(Items listed in a dataset)
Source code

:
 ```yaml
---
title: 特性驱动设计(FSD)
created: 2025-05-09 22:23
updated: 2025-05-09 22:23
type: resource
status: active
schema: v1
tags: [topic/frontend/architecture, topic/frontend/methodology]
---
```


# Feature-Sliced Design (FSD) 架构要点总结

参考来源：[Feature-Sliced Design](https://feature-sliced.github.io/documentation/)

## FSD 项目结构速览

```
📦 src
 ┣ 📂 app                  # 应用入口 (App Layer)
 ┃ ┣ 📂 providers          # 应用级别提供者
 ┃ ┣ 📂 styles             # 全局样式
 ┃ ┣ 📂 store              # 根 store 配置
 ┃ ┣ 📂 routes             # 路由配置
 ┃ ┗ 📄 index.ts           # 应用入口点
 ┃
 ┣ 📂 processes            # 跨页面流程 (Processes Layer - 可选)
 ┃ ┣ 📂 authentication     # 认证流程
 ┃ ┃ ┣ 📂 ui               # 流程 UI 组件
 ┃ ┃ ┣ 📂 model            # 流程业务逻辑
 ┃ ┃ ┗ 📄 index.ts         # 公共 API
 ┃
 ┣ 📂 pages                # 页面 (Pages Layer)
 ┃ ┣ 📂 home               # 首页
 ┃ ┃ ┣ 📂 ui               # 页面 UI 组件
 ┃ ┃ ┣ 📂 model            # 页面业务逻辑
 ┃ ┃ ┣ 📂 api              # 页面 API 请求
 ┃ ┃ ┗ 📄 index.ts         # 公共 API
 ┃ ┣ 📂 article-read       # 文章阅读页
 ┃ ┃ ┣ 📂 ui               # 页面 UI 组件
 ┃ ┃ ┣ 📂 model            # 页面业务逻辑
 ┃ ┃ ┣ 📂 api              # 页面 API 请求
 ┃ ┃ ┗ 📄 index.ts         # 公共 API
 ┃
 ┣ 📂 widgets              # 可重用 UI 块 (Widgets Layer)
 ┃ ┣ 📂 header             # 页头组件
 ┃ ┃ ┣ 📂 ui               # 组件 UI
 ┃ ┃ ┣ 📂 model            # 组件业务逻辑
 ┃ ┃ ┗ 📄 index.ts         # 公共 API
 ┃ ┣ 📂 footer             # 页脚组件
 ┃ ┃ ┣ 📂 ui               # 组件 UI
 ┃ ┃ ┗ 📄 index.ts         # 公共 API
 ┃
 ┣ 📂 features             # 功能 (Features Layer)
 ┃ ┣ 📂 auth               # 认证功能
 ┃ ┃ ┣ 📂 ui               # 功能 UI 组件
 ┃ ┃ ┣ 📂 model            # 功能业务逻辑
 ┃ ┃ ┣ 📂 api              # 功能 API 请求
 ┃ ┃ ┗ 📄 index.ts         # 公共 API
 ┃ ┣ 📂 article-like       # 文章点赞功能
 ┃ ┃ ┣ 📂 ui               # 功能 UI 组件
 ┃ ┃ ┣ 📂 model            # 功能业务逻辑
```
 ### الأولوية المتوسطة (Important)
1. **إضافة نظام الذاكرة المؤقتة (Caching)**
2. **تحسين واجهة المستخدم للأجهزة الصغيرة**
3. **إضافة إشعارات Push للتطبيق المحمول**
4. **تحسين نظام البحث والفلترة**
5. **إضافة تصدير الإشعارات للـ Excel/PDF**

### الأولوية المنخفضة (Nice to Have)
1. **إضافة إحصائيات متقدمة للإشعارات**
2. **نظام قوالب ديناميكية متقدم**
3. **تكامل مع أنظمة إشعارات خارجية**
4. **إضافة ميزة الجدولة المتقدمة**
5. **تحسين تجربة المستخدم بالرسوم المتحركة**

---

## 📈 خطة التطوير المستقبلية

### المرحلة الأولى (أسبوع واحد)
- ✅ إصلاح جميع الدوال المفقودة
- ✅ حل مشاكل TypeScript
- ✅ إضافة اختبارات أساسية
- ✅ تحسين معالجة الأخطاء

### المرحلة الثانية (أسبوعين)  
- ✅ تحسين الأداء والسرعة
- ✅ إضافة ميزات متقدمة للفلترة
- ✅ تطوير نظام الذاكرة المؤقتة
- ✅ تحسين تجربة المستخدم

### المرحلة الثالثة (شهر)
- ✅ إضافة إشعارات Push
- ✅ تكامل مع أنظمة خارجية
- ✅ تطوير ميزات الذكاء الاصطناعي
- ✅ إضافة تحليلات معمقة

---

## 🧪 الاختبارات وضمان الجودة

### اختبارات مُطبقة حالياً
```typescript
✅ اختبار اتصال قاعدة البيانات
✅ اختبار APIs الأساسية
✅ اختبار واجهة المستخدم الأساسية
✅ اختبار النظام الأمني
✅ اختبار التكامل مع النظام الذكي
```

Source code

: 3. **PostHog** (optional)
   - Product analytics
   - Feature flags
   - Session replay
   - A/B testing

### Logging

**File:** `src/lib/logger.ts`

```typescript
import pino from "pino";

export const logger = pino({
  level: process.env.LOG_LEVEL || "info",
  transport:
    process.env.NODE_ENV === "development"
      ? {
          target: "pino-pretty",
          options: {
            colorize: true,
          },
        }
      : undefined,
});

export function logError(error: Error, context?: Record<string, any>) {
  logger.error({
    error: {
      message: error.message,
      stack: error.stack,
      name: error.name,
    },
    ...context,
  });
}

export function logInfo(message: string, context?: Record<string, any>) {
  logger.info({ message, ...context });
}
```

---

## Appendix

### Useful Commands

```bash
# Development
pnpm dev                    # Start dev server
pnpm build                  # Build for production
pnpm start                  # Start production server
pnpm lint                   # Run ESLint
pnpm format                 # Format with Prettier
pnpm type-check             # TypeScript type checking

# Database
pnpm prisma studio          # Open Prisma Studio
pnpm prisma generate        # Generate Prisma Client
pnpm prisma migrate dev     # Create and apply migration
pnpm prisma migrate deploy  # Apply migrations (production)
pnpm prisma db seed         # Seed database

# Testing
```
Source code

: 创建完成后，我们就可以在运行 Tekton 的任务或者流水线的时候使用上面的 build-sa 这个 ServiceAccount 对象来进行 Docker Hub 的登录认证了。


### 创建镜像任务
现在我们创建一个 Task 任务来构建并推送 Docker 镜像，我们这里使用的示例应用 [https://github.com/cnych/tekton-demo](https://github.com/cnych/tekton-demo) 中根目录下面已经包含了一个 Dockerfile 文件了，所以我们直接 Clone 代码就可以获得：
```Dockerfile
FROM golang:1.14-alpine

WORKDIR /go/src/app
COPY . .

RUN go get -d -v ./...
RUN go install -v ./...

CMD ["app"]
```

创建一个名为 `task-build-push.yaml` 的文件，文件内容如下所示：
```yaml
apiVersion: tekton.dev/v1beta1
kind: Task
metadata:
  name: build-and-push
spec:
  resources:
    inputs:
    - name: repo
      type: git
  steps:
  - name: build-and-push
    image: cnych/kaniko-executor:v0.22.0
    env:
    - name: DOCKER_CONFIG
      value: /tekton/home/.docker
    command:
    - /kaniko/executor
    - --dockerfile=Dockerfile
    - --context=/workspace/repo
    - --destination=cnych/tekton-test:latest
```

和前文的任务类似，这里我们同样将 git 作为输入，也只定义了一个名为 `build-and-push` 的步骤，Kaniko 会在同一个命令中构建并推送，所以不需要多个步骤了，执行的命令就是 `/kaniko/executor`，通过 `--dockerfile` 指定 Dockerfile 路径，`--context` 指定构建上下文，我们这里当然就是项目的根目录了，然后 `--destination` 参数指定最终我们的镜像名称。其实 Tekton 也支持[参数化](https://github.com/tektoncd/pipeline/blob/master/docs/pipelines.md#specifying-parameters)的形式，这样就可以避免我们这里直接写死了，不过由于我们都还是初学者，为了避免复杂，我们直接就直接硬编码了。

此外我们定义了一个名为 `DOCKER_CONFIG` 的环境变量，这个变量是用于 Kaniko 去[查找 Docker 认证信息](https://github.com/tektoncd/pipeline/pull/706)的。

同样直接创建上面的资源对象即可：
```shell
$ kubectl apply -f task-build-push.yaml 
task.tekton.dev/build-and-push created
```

• **Exercise goal**:
Scan the records above. Return every line with "export" in it.

• **Solution to this task**:
export const logger = pino({
export function logError(error: Error, context?: Record<string, any>) {
export function logInfo(message: string, context?: Record<string, any>) {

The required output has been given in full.